Peritoneal macrophages elicited in C3H/HJ mice by the i.p. injection of Corynebacterium parvum were cytotoxic to allogeneic virus-transformed fibroblasts in vitro. Cytotoxicity was demonstrated in a morphologic (plaque) assay, and quantitated by measuring macrophage-mediated inhibition of incorporation of 3H-thymidine by the target cells. The cytotoxic effect was well established by 6 hr of macrophage-fibroblast interaction, and was retained in cultures from which the supernatant was removed before the addition of 3H-thymidine. Cytotoxic activity of macrophages diminished rapidly after 22 hr of cultivation in vitro. Maximal cytotoxic effect could be prolonged by addition of C. parvum, 50 µg/ml, to macrophage monolayers preincubated in vitro for 22 hr. It could neither be retained nor regenerated when C. parvum was added to monolayers greater than 22-hr old.
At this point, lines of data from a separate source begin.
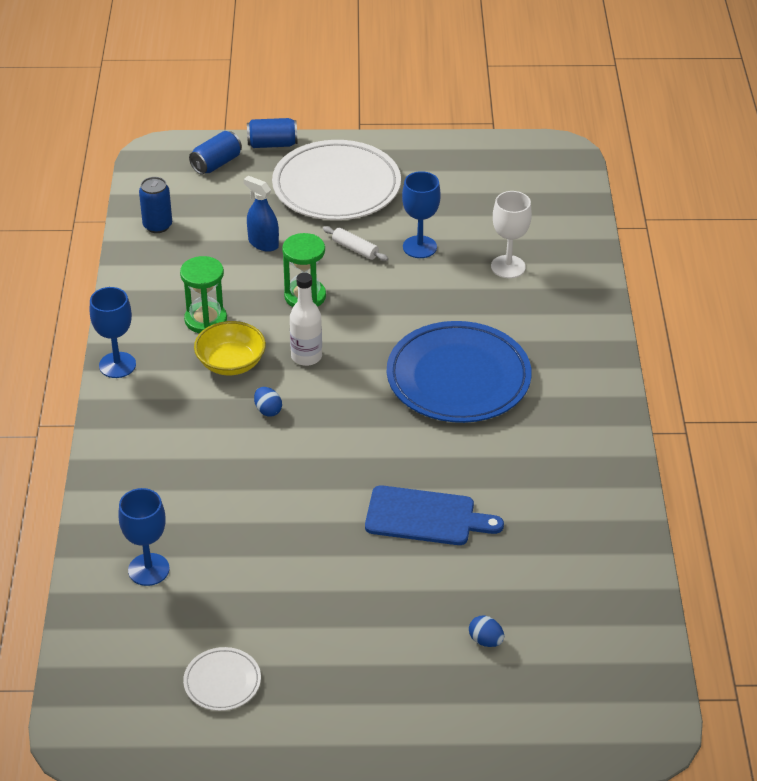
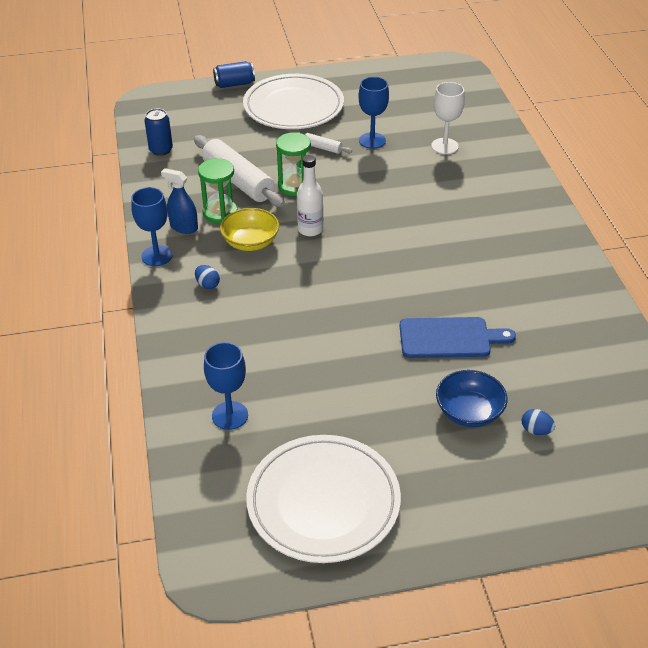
camera: 10 degrees left, 0 degrees up
white plate [183,647,261,711] -> white plate [246,435,401,563], size x2.20
blue can [189,131,242,175] -> none
blue spray bottle [243,176,279,252] -> blue spray bottle moved to [161,168,198,234]
blue egg [254,387,282,417] -> blue egg moved to [195,265,220,289]
blue plate [387,321,532,423] -> none
none -> white rolling pin [194,135,285,207]
none -> blue bowl [436,370,508,427]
C. parvum-activated macrophages, grown under anaerobic conditions for 8 hr, retained the ability to phagocytize heat-killed Candida albicans and to exclude trypan blue dye. There was a small but significant reduction in the ability of macrophages to inhibit 3H-thymidine incorporation by target fibroblasts under anaerobic conditions.

The cytotoxic effect of activated macrophages in air was not altered by the presence of catalase and was enhanced by enzymatically active superoxide dismutase. We conclude that the processes involved in macrophage-mediated cytotoxicity against allogeneic fibroblasts in this system are largely independent of oxygen.